Researchers Find Oral Medication Can Reduce Health Care Costs for Patients with Alcohol-Use Disorders

By Carolyn Pennington

Photo of Dr. Henry Kranzler

Dr. Henry Kranzler

Health Center researchers have found that oral naltrexone can reduce both alcohol- and non-alcohol-related health care costs for patients with alcohol-use disorders (AUDs). AUDs refer to both alcohol abuse and alcohol dependence and affect nearly 9 percent of the American population. The cost to patients and society in general is overwhelming due to the numerous medical, psychiatric, family, legal, and work-related problems associated with the disorder.

"We found that, prior to the start of the study period, individuals treated with naltrexone had higher health care costs than the group with an alcohol-related diagnosis but no naltrexone treatment," said Dr. Henry Kranzler, professor of psychiatry and the corresponding author for the study. "However, during the period after receiving the medication, the naltrexone group showed a significantly smaller increase in health care expenditures (both alcohol-related and non-alcohol-related) than the group with an alcohol-related diagnosis but no naltrexone treatment." In other words, oral naltrexone seemed to reduce health care costs for patients with an alcohol-related diagnosis.

Kranzler said these findings have implications for two groups. "I think that the greatest applications of these results are for health care policy makers, treatment-program managers, insurance companies, and health-benefits managers," he said. "They also show researchers that developments in treatment can pay dividends in cost savings."

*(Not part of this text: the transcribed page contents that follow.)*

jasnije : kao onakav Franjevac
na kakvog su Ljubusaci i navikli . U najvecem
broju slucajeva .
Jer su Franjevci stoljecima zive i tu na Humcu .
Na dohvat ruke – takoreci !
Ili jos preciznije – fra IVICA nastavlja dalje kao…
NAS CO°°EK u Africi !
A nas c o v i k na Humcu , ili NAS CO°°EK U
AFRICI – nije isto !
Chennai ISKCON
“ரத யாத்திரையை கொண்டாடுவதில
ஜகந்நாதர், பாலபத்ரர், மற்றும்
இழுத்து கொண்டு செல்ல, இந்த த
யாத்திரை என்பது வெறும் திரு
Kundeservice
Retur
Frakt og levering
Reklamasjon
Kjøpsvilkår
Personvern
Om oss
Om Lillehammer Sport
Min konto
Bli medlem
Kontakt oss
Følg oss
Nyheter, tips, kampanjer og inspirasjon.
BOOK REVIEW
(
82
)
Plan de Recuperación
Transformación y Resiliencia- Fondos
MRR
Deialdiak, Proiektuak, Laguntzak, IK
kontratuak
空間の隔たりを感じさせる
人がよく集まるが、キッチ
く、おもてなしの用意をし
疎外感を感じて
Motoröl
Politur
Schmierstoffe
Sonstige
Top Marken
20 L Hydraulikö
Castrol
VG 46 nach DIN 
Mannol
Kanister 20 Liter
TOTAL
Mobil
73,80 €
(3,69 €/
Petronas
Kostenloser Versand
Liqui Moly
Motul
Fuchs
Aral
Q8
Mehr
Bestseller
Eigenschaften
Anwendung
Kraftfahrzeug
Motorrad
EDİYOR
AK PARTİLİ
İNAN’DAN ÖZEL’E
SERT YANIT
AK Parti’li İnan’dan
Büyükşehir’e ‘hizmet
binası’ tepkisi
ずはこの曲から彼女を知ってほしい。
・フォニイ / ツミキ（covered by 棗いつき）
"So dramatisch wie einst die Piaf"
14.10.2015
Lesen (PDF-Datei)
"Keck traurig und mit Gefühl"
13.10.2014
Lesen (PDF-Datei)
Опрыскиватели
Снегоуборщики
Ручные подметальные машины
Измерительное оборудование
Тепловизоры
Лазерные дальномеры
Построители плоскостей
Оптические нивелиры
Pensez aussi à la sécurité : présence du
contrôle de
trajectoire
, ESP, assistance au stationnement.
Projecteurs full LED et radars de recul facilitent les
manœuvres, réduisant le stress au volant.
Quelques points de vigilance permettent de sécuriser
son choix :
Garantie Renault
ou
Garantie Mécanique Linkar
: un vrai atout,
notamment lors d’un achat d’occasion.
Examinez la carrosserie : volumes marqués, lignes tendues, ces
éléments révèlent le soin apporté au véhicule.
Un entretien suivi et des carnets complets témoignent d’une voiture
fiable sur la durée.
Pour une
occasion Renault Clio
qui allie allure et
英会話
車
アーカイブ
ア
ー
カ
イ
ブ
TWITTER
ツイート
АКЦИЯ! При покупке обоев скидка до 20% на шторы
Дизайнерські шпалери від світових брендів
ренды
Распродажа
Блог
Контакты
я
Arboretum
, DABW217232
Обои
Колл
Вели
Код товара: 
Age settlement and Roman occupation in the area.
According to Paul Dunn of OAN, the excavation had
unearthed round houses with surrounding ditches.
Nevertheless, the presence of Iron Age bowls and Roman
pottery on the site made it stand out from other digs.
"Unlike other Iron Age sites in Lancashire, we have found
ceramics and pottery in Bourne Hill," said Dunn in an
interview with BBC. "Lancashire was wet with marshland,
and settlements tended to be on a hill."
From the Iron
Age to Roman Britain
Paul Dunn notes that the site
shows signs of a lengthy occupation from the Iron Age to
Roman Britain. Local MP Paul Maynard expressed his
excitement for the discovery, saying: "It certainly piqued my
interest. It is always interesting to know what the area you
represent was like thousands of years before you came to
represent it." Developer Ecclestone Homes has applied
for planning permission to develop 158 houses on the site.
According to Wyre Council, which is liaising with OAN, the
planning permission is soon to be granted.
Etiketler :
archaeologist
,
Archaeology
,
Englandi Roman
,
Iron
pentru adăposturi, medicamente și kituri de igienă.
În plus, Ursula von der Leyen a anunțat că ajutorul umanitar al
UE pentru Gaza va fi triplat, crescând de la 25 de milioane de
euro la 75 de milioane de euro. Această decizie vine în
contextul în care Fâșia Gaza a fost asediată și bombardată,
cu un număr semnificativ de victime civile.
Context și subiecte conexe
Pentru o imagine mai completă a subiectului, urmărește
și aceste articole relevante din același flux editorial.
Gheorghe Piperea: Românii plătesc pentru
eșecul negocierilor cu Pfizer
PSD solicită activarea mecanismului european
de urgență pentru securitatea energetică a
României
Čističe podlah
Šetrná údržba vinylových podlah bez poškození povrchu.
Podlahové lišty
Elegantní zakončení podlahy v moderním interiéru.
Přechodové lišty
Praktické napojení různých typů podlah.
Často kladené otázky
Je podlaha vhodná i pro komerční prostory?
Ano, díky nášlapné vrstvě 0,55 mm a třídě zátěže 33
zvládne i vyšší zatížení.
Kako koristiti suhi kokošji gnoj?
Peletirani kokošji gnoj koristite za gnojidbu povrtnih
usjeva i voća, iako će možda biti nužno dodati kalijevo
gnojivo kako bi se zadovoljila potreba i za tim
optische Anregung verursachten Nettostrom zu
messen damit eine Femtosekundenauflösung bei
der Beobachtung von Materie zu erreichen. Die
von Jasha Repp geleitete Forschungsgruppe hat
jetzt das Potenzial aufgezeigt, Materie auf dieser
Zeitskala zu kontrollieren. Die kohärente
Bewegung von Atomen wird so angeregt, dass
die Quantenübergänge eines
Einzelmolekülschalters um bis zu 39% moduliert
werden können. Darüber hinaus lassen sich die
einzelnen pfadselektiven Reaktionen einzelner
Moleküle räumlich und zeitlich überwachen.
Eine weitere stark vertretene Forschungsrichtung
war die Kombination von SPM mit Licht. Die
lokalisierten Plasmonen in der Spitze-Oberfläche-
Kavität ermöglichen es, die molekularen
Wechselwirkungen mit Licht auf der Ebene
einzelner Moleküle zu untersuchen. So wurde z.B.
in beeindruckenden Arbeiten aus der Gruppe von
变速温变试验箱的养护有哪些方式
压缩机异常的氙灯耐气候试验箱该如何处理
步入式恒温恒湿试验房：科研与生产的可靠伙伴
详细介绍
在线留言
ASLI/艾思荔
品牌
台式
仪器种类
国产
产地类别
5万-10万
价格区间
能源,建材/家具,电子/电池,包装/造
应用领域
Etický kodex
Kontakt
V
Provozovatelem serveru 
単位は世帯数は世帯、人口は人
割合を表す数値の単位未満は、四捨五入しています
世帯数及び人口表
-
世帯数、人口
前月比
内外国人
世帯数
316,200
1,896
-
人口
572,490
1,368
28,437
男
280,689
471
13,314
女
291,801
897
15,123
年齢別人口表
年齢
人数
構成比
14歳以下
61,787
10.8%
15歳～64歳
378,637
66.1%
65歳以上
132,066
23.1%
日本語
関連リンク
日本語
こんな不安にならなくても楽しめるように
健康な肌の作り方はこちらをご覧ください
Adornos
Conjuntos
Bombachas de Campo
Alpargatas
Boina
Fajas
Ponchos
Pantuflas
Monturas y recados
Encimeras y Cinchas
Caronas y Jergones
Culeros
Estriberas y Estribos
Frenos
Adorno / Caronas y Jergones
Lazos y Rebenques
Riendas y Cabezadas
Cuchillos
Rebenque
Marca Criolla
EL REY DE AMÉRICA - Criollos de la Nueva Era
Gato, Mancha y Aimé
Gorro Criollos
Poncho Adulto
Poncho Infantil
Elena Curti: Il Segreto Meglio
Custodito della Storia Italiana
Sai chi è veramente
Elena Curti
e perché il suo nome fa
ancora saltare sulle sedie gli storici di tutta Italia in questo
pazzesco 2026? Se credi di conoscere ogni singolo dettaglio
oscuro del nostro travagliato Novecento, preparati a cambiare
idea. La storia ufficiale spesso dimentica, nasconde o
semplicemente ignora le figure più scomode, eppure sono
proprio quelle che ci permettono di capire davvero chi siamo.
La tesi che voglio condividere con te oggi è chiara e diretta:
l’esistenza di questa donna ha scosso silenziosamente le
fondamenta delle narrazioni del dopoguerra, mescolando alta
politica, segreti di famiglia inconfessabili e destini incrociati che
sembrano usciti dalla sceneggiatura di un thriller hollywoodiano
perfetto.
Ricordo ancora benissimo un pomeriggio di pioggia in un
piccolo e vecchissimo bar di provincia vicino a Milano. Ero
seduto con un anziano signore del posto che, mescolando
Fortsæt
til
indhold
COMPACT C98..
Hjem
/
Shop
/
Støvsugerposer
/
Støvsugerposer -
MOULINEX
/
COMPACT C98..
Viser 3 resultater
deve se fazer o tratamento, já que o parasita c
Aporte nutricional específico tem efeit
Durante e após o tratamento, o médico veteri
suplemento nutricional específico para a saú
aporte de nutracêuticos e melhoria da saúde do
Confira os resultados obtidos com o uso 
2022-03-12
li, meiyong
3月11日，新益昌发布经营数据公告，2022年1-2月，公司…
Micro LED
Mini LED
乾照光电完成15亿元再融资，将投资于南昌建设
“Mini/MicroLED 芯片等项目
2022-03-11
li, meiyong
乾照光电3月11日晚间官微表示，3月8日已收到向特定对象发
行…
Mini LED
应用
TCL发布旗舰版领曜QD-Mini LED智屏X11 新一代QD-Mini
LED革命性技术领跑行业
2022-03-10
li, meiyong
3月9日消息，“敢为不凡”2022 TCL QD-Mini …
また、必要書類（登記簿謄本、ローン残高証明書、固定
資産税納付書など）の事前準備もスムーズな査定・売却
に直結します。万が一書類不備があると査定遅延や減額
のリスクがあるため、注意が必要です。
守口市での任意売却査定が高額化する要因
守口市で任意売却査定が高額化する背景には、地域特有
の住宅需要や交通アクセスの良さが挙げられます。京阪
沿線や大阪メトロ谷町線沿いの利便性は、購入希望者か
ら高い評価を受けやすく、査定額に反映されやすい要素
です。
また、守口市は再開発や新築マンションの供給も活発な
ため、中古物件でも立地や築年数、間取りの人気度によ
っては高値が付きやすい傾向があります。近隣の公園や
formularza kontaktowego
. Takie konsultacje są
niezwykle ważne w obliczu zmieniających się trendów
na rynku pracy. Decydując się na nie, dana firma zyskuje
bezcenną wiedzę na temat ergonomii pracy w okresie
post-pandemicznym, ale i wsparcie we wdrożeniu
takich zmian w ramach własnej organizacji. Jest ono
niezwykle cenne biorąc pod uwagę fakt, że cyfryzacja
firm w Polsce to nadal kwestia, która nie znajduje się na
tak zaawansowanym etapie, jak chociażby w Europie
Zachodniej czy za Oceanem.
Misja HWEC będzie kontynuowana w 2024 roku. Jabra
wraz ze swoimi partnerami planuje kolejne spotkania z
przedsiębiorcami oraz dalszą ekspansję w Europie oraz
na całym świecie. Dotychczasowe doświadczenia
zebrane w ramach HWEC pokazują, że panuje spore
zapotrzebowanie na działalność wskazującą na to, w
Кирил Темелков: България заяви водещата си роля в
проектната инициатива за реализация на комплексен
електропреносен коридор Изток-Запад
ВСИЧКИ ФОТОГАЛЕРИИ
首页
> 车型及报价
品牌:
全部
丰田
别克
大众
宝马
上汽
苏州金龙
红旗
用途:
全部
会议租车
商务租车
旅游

Furthermore, he added, this study shows there is a common ground between effective treatment measures and cost-savings. "As a physician, I am interested in all treatments that can alleviate suffering and improve people's lives, however, I am also cognizant of the need to contain health care costs. This study suggests that an alcoholism treatment medication can help to contain health care costs and that wider consideration of the economic value of such approaches is warranted."

Results of the study will be published in the June 2010 issue of Alcoholism: Clinical & Experimental Research and are currently available at Early View.